Softbank Group Corp SFTBY record $23.4 billion quarterly loss, pledge of heavy cost-cutting, and self-criticism could push its founder Masayoshi Son to reconsider a management buyout, the Financial Times reports.
Analysts and investors said the latest results reflecting SoftBank's preparation to sell critical operations like Fortress Investment Group and higher focus on its two Vision Funds raised questions over whether it still needed to be listed.
Son has discussed the option of taking SoftBank private over the past three years but had yielded, partly due to pressure from its biggest Japanese banking lenders, notably Mizuho.
SMBC Nikko analyst Satoru Kikuchi argued that once the initial public listing of the British chip designer Arm was complete, SoftBank would be a pure investment company and a fundraising vehicle.
"It is raising these funds with debt, so there is little reason to be listed on the stock market," said Kikuchi. "We think changes in the very form of the company, for example, an MBO, could be coming in the not-too-distant future," said Kikuchi.

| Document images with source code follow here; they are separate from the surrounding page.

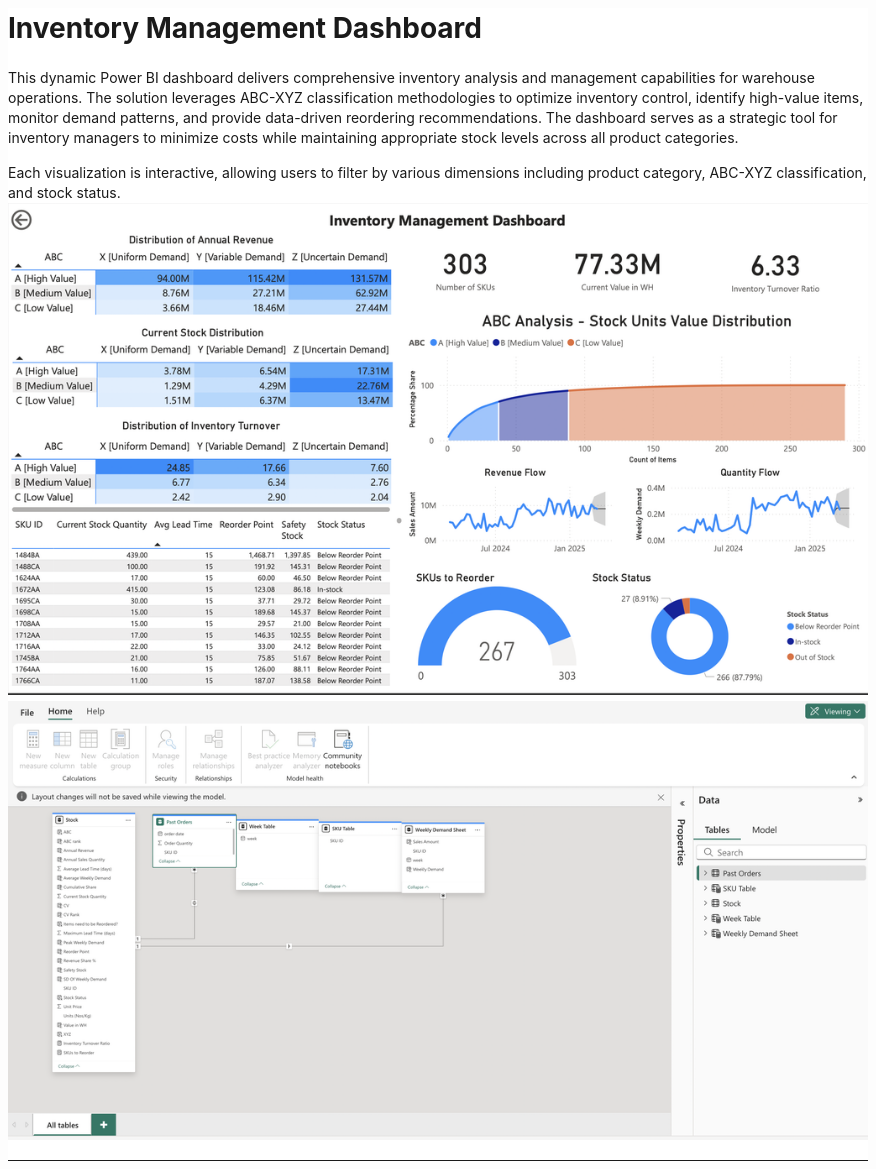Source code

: # Inventory Management Dashboard

This dynamic Power BI dashboard delivers comprehensive inventory analysis and management capabilities for warehouse operations. The solution leverages ABC-XYZ classification methodologies to optimize inventory control, identify high-value items, monitor demand patterns, and provide data-driven reordering recommendations. The dashboard serves as a strategic tool for inventory managers to minimize costs while maintaining appropriate stock levels across all product categories.

Each visualization is interactive, allowing users to filter by various dimensions including product category, ABC-XYZ classification, and stock status.
![Dashboard](Dashboard.png)
![Data Model](Data%20Model.png)

---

Mitsushige Akino, chief investment officer at Ichiyoshi Asset Management, who had already sold out of the fund's investment in SoftBank, expressed a similar opinion.

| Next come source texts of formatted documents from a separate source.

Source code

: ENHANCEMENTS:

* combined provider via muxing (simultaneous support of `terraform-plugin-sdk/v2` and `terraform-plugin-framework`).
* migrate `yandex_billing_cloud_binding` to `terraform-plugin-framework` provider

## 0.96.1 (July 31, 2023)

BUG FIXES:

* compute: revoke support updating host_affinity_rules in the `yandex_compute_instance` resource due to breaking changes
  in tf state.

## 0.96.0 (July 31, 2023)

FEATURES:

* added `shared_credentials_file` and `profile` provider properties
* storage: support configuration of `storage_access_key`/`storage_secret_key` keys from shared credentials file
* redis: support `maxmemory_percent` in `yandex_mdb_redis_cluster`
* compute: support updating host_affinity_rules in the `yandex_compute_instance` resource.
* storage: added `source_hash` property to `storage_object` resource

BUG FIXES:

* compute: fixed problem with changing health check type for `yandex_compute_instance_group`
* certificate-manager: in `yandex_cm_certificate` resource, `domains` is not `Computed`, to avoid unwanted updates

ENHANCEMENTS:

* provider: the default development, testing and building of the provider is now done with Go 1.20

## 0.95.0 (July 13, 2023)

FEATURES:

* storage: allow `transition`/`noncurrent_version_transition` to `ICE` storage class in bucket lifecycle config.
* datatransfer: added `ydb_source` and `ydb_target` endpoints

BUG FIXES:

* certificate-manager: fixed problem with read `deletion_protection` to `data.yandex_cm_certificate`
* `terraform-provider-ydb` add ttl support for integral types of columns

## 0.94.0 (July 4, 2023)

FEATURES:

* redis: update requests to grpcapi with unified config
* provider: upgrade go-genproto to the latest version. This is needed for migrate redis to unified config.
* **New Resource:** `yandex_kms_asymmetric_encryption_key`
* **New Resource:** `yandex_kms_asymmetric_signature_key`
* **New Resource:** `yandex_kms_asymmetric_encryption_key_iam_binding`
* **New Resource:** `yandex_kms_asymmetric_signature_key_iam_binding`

David Gibson, an analyst at MST Financial Services, said the unlisted portions of SoftBank's holdings could take another 12 to 18 months to reset. However, he noted that more than 80% of SVF companies now had enough cash to sustain them for two years.

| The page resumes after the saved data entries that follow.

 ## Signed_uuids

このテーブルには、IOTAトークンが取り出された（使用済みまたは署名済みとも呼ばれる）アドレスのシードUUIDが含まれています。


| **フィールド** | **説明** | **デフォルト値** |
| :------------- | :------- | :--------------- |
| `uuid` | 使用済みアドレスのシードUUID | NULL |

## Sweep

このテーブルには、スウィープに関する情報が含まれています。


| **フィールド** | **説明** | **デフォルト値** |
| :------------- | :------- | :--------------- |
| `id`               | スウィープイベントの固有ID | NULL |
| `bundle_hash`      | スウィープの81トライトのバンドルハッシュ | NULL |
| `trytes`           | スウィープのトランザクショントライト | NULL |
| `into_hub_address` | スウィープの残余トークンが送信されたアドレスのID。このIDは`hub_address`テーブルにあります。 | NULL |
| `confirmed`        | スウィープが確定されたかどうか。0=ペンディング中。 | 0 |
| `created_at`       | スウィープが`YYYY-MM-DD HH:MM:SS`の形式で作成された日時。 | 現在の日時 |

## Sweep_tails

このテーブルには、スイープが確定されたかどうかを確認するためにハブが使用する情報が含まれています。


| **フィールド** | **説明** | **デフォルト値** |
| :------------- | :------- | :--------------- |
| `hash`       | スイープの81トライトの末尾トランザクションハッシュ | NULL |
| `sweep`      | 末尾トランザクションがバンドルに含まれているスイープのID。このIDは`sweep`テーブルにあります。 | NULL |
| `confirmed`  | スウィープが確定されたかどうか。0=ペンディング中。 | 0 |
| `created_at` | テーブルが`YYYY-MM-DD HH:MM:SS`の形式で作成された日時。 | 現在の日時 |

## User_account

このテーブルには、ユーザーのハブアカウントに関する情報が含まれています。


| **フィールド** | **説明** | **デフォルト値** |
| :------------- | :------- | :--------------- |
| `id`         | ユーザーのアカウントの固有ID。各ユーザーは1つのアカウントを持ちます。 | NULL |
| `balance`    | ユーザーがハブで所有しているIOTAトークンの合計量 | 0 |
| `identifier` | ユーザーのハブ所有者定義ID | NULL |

Kirk Boodry, a Redex Research analyst, saw that SoftBank's investment losses over the past two quarters had left the two Vision Funds roughly where they were two years ago before the tech rally and subsequent hangover.
Further, a growing loss of key executives put more pressure on founder Son coinciding with the bleak outlook for the Japanese conglomerate.
Price Action: SFTBY shares traded lower by 6.63% at $19.52 on the last check Tuesday.